But doth suffer a sea-change...


Today the Church remembers Katarina von Bora: “A Roman Catholic nun who left the convent, made her way to Wittenberg and in time became the wife of Protestant reformer Martin Luther, Katharina von Bora became the quintessential pastor’s wife and ministered in many ways to her tempestuous husband. Although Luther married her more for practical than for romantic reasons, he grew to love her deeply and to depend upon her emotional stability and good common sense.”1


She died on this day in 1552. I wanted to lift her up to you today because of the momentous change that took place in her life as she tried to follow where God was calling her. Going from being a nun to being Martin Luther’s wife is a big change! You could even call it a sea change.

Have you heard this term before, ‘sea change’? It means a significant transformation – think of it like a paradigm shift. For Katarina to understand God’s call on her life to be a married Reformer as opposed to a Roman Catholic nun is quite a paradigm shift!


It was William Shakespeare who coined the phrase ‘sea change’, in his play The Tempest: In referring to someone who had died he pens the following,


“Nothing of him that doth fade, But doth suffer a sea-change, into something rich and strange”.

My friends, 2020 has been a sea change for all of us. There has been a great paradigm shift, the size of which we have not yet fully realized.

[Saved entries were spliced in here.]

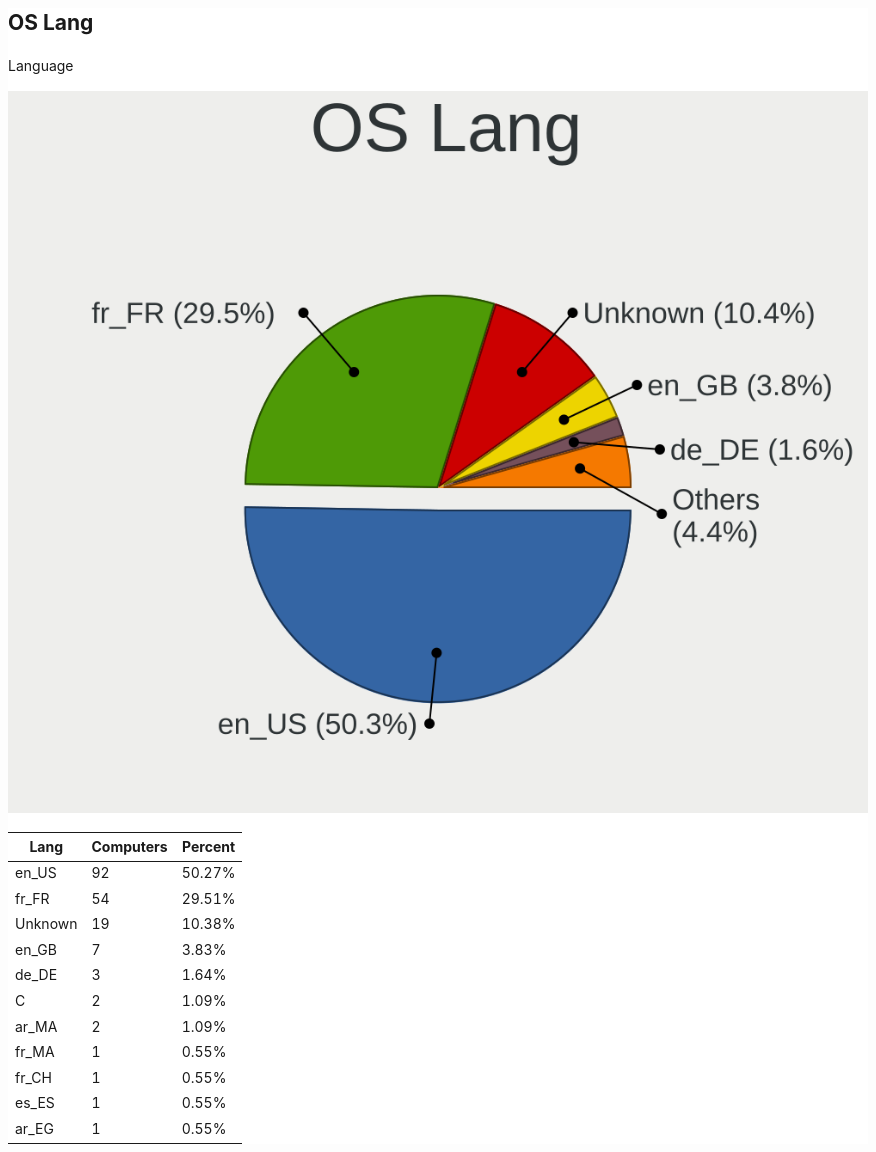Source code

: OS Lang
-------

Language

![OS Lang](./All/images/pie_chart/os_lang.svg)


| Lang    | Computers | Percent |
|---------|-----------|---------|
| en_US   | 92        | 50.27%  |
| fr_FR   | 54        | 29.51%  |
| Unknown | 19        | 10.38%  |
| en_GB   | 7         | 3.83%   |
| de_DE   | 3         | 1.64%   |
| C       | 2         | 1.09%   |
| ar_MA   | 2         | 1.09%   |
| fr_MA   | 1         | 0.55%   |
| fr_CH   | 1         | 0.55%   |
| es_ES   | 1         | 0.55%   |
| ar_EG   | 1         | 0.55%   |
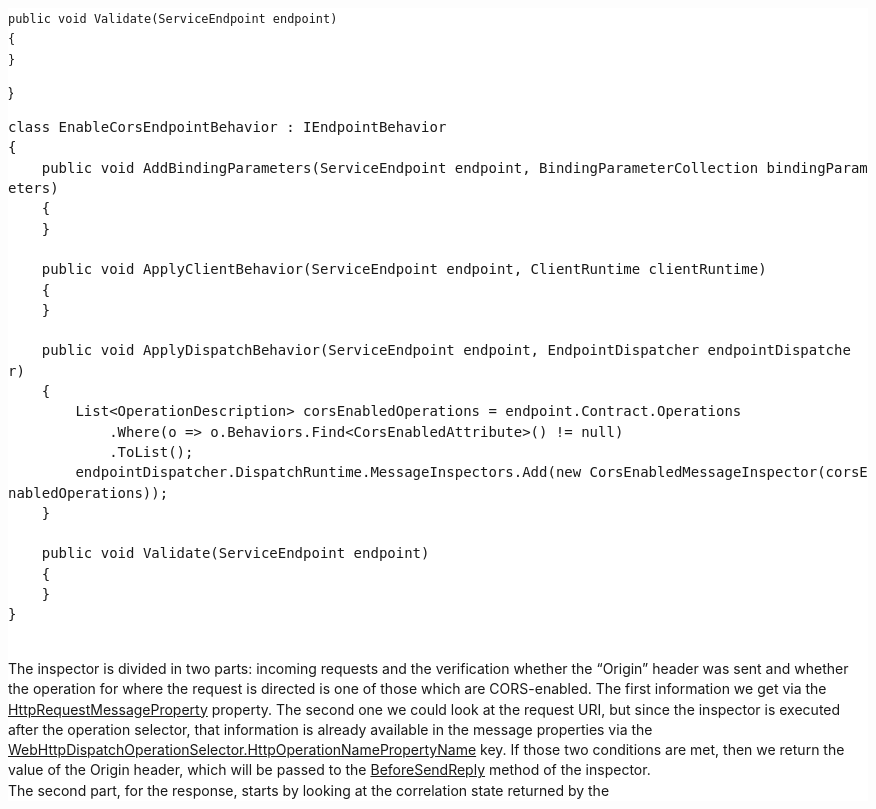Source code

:     public void Validate(ServiceEndpoint endpoint)
    {
    }
}</pre>
<div class="preview">
<pre class="csharp"><span class="cs__keyword">class</span>&nbsp;EnableCorsEndpointBehavior&nbsp;:&nbsp;IEndpointBehavior&nbsp;
{&nbsp;
&nbsp;&nbsp;&nbsp;&nbsp;<span class="cs__keyword">public</span>&nbsp;<span class="cs__keyword">void</span>&nbsp;AddBindingParameters(ServiceEndpoint&nbsp;endpoint,&nbsp;BindingParameterCollection&nbsp;bindingParameters)&nbsp;
&nbsp;&nbsp;&nbsp;&nbsp;{&nbsp;
&nbsp;&nbsp;&nbsp;&nbsp;}&nbsp;
&nbsp;&nbsp;
&nbsp;&nbsp;&nbsp;&nbsp;<span class="cs__keyword">public</span>&nbsp;<span class="cs__keyword">void</span>&nbsp;ApplyClientBehavior(ServiceEndpoint&nbsp;endpoint,&nbsp;ClientRuntime&nbsp;clientRuntime)&nbsp;
&nbsp;&nbsp;&nbsp;&nbsp;{&nbsp;
&nbsp;&nbsp;&nbsp;&nbsp;}&nbsp;
&nbsp;&nbsp;
&nbsp;&nbsp;&nbsp;&nbsp;<span class="cs__keyword">public</span>&nbsp;<span class="cs__keyword">void</span>&nbsp;ApplyDispatchBehavior(ServiceEndpoint&nbsp;endpoint,&nbsp;EndpointDispatcher&nbsp;endpointDispatcher)&nbsp;
&nbsp;&nbsp;&nbsp;&nbsp;{&nbsp;
&nbsp;&nbsp;&nbsp;&nbsp;&nbsp;&nbsp;&nbsp;&nbsp;List&lt;OperationDescription&gt;&nbsp;corsEnabledOperations&nbsp;=&nbsp;endpoint.Contract.Operations&nbsp;
&nbsp;&nbsp;&nbsp;&nbsp;&nbsp;&nbsp;&nbsp;&nbsp;&nbsp;&nbsp;&nbsp;&nbsp;.Where(o&nbsp;=&gt;&nbsp;o.Behaviors.Find&lt;CorsEnabledAttribute&gt;()&nbsp;!=&nbsp;<span class="cs__keyword">null</span>)&nbsp;
&nbsp;&nbsp;&nbsp;&nbsp;&nbsp;&nbsp;&nbsp;&nbsp;&nbsp;&nbsp;&nbsp;&nbsp;.ToList();&nbsp;
&nbsp;&nbsp;&nbsp;&nbsp;&nbsp;&nbsp;&nbsp;&nbsp;endpointDispatcher.DispatchRuntime.MessageInspectors.Add(<span class="cs__keyword">new</span>&nbsp;CorsEnabledMessageInspector(corsEnabledOperations));&nbsp;
&nbsp;&nbsp;&nbsp;&nbsp;}&nbsp;
&nbsp;&nbsp;
&nbsp;&nbsp;&nbsp;&nbsp;<span class="cs__keyword">public</span>&nbsp;<span class="cs__keyword">void</span>&nbsp;Validate(ServiceEndpoint&nbsp;endpoint)&nbsp;
&nbsp;&nbsp;&nbsp;&nbsp;{&nbsp;
&nbsp;&nbsp;&nbsp;&nbsp;}&nbsp;
}</pre>
</div>
</div>
</div>
<div class="endscriptcode">&nbsp;</div>
<div class="wlWriterEditableSmartContent" id="scid:9ce6104f-a9aa-4a17-a79f-3a39532ebf7c:8da4e928-3d48-4c53-9ca3-daac6ff7ef4e" style="margin:0px; display:inline; float:none; padding:0px">
</div>
</div>
<div>The inspector is divided in two parts: incoming requests and the verification whether the &ldquo;Origin&rdquo; header was sent and whether the operation for where the request is directed is one of those which are CORS-enabled. The first information we
 get via the <a href="http://msdn.microsoft.com/en-us/library/system.servicemodel.channels.httprequestmessageproperty">
HttpRequestMessageProperty</a> property. The second one we could look at the request URI, but since the inspector is executed after the operation selector, that information is already available in the message properties via the
<a href="http://msdn.microsoft.com/en-us/library/system.servicemodel.dispatcher.webhttpdispatchoperationselector.httpoperationnamepropertyname.aspx">
WebHttpDispatchOperationSelector.HttpOperationNamePropertyName</a> key. If those two conditions are met, then we return the value of the Origin header, which will be passed to the
<a href="http://msdn.microsoft.com/en-us/library/system.servicemodel.dispatcher.idispatchmessageinspector.beforesendreply">
BeforeSendReply</a> method of the inspector.</div>
<div>The second part, for the response, starts by looking at the correlation state returned by the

As we look toward 2021, I encourage you to savor every good thing that returns to our corporate life together over time. Gathering in public. Not having to wear a mask everywhere you go. Feeling safe.


Yet, even as you enjoy these gradual improvements in our common life, know that things won’t be the same as they were. Instead we have been forever changed.


But fear not. As long as we follow where Christ beckons us, no change is too great for us to handle. Rather, we will move from strength to strength and grace to grace. With Christ by our side, there is nothing that we as His Body cannot overcome. Amen.

 

1 Feldmeth, N. P. (2008). In Pocket Dictionary of Church History: Over 300 Terms Clearly and Concisely Defined (p. 27). Downers Grove, IL: IVP Academic.